The current crop of research is an attempt to address that gap. The researchers are driven, at least in part, by the desire to find prescriptive answers to the real-world difficulties of managing diversity in the workplace.
"We were increasingly frustrated by the fact that we know a lot about what kinds of disparities there are in organizations, and what kind of disadvantages women and minorities faced, but we know almost nothing about how to how to reduce them," says Alexandra Kalev, a sociologist at the University of Arizona.
Several years ago, Kalev, along with Dobbin and Erin Kelly of the University of Minnesota, set out to see what works. As a measure of program success, they looked at the number of women and minorities in a company's managerial ranks – a much more concrete metric than the surveys of employee attitudes that many other studies relied on. The researchers drew on 31 years of Equal Employment Opportunity Commission data, specifically the annual reports that companies file detailing their racial and gender makeup. The sociologists then surveyed 829 of those companies on what diversity programs they had and when they instituted them. The results were described in a 2006 study, and in another paper that Kalev and Dobbin are currently writing.

* _PROBLEM TO WORK ON_
Please carry on the passage above about research into workplace diversity programs, picking up right after its final sentence.

* _INPUT DATA_
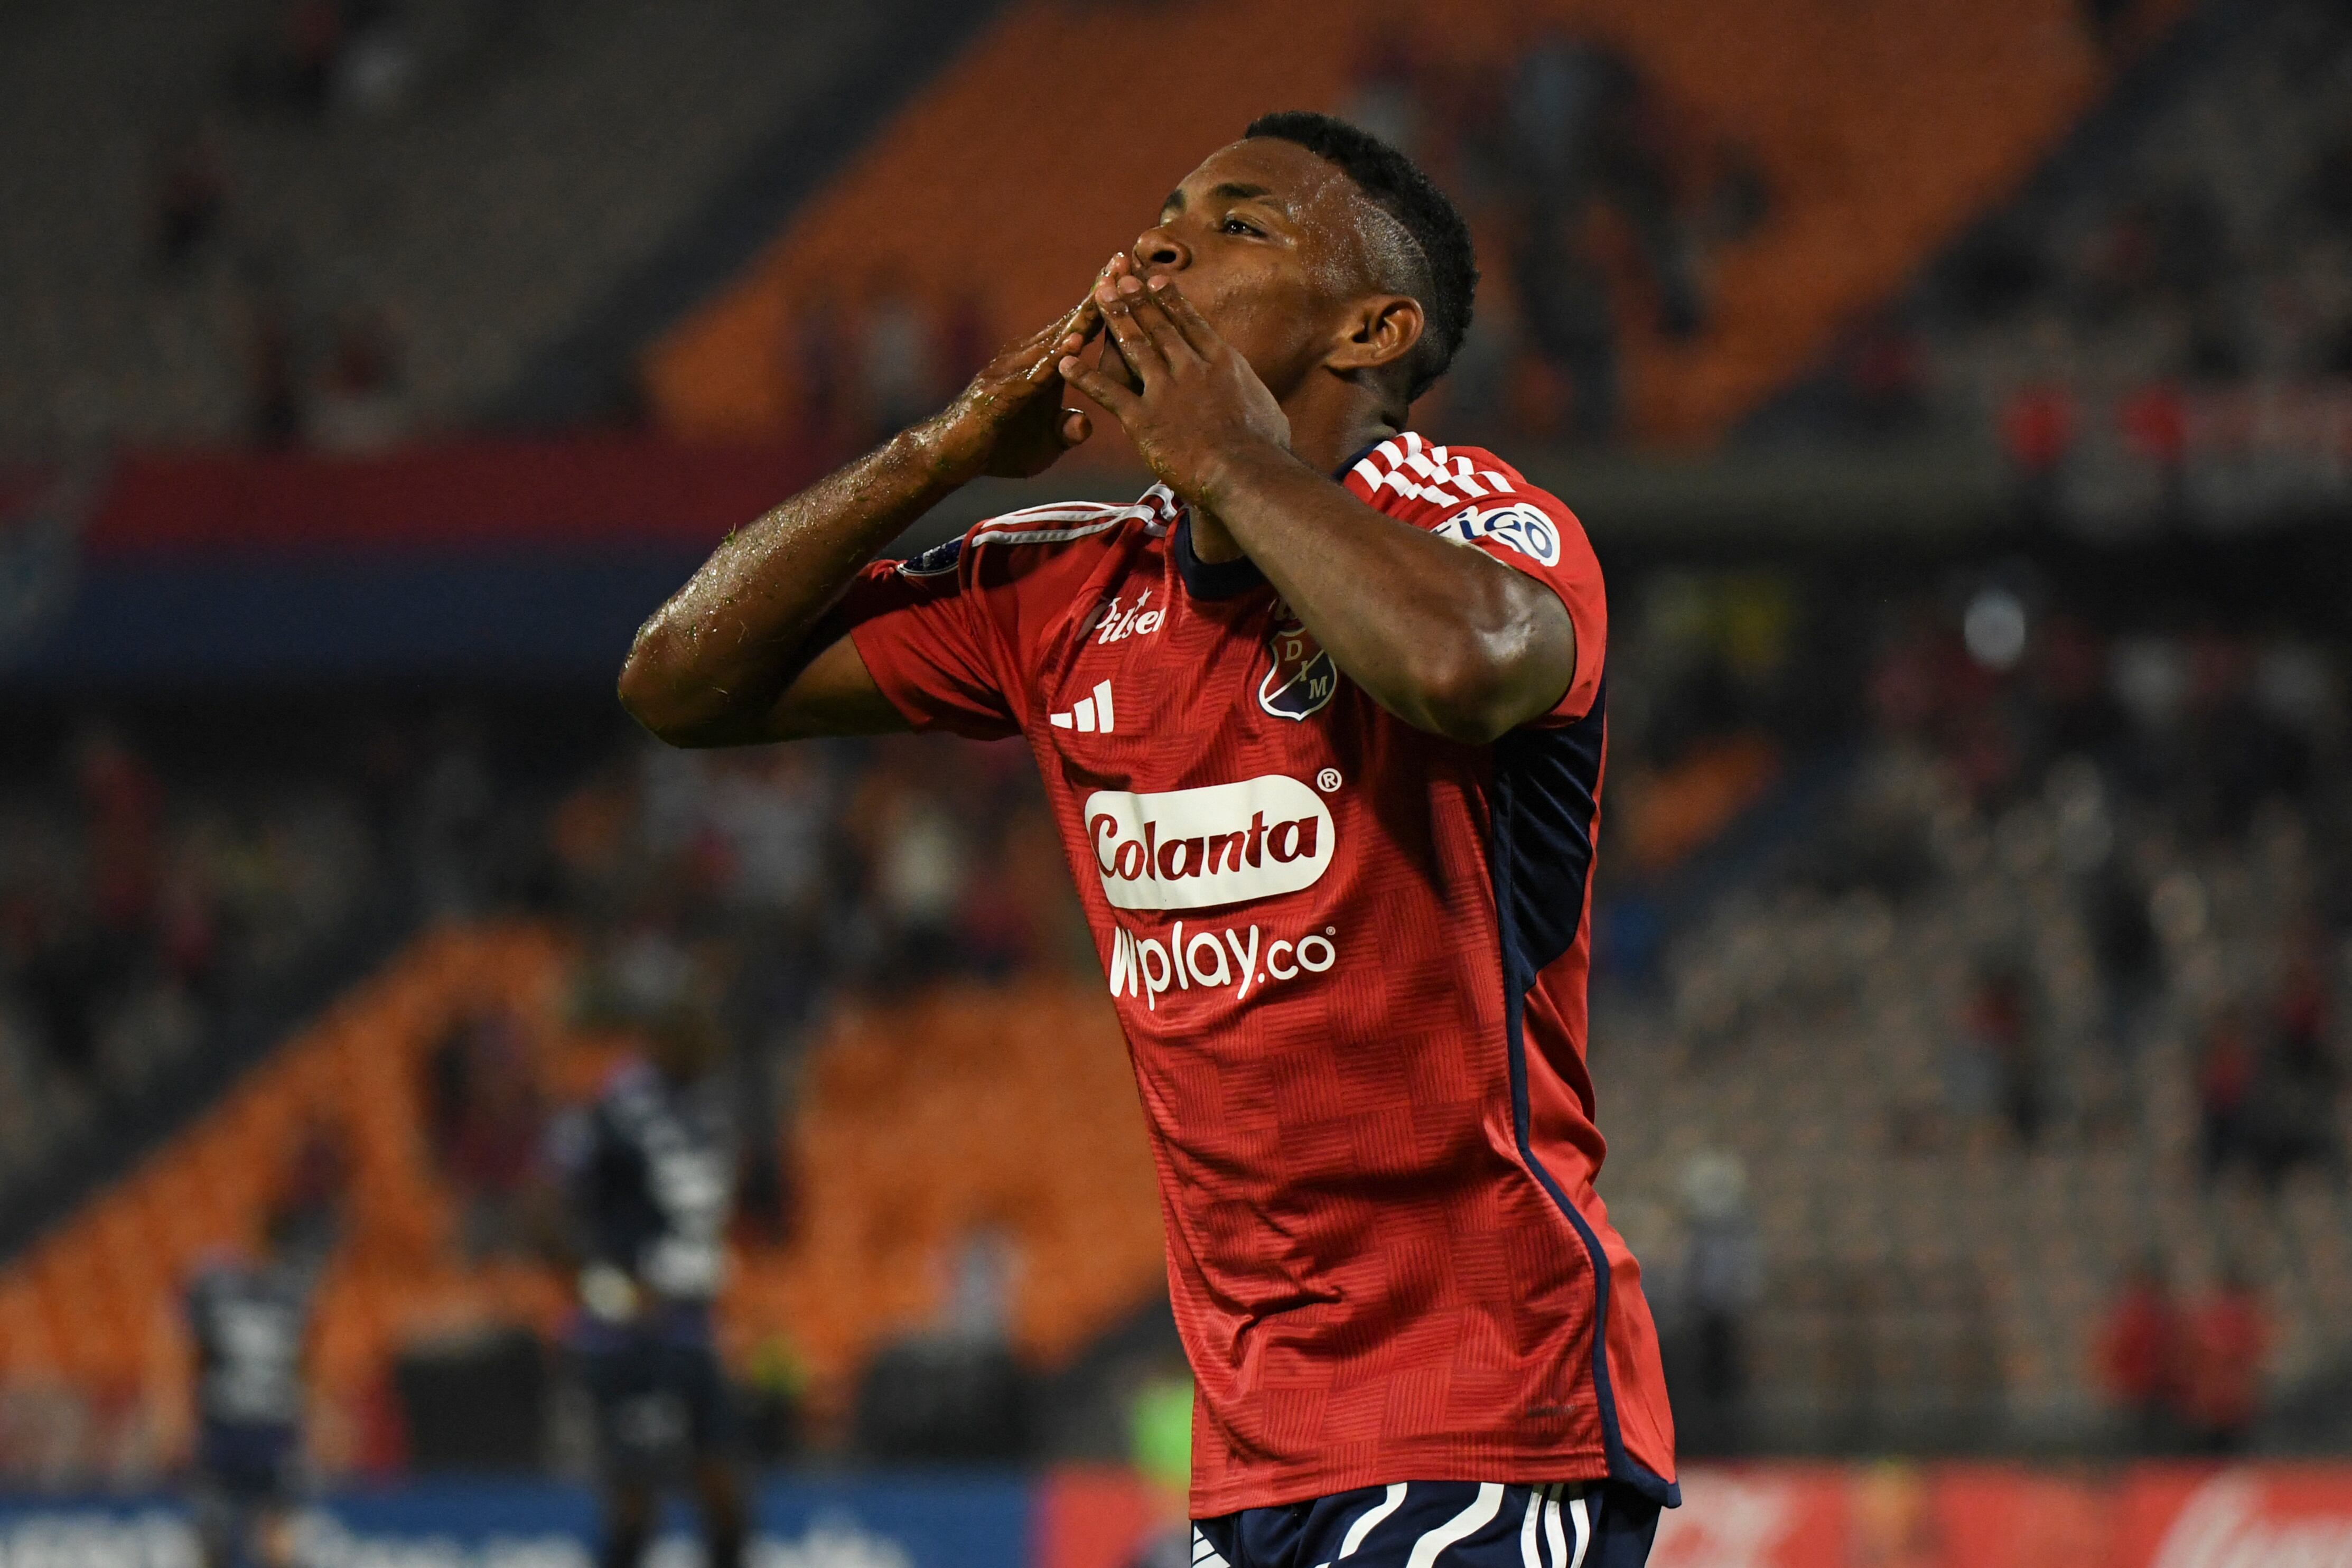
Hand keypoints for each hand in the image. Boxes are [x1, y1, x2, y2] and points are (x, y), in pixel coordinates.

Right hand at [915, 268, 1110, 481]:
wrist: (950, 457)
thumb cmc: (998, 448)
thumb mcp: (1046, 444)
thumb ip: (1067, 431)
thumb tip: (1084, 425)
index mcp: (1043, 365)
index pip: (1078, 329)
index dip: (1102, 304)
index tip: (1127, 276)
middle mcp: (1027, 359)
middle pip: (1070, 322)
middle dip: (1097, 294)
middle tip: (1122, 262)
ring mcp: (1011, 372)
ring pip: (1053, 340)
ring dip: (1080, 317)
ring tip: (1105, 294)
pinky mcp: (999, 394)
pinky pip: (1031, 374)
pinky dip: (1053, 359)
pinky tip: (1072, 345)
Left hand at [1058, 269, 1290, 503]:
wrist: (1244, 470)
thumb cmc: (1265, 450)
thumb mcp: (1269, 412)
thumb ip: (1256, 399)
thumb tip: (1264, 404)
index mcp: (1222, 363)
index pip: (1191, 324)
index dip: (1170, 301)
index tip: (1156, 281)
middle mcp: (1191, 368)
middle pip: (1158, 326)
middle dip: (1136, 298)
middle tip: (1118, 277)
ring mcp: (1165, 391)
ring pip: (1134, 347)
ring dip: (1114, 319)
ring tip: (1098, 297)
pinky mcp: (1143, 418)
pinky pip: (1107, 392)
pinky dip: (1083, 375)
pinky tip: (1065, 361)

* _RESPONSE_
The researchers found that while diversity training was by far the most popular approach, it was also the least effective at getting firms to hire and promote women and minorities.
Some programs were more effective than others: Voluntary programs were better than mandatory ones, and those that focused on the threat of bias and harassment lawsuits were worse than those that did not. But even the better programs led only to marginal changes. And those that were mandatory or discussed lawsuits – the vast majority of the programs examined – slightly reduced the number of women and minorities in management. Required training and legalistic training both make people resentful, the authors suggest, and likely to rebel against what they've heard.
What worked much better than even the best training, the researchers found, were more structural measures: mentoring programs, or designating an executive or a task force with specific responsibility to change promotion practices.
"You can imagine, if you're in a meeting for two hours once a year to refresh your diversity awareness, what's the effect of that going to be compared to being a mentor to someone?" says Dobbin.
Diversity trainers concede that there are poorly designed programs out there. There are also, they point out, companies that implement diversity training without much concern for whether it works, which is not a recipe for success. That doesn't mean that well designed, conscientiously applied programs don't work.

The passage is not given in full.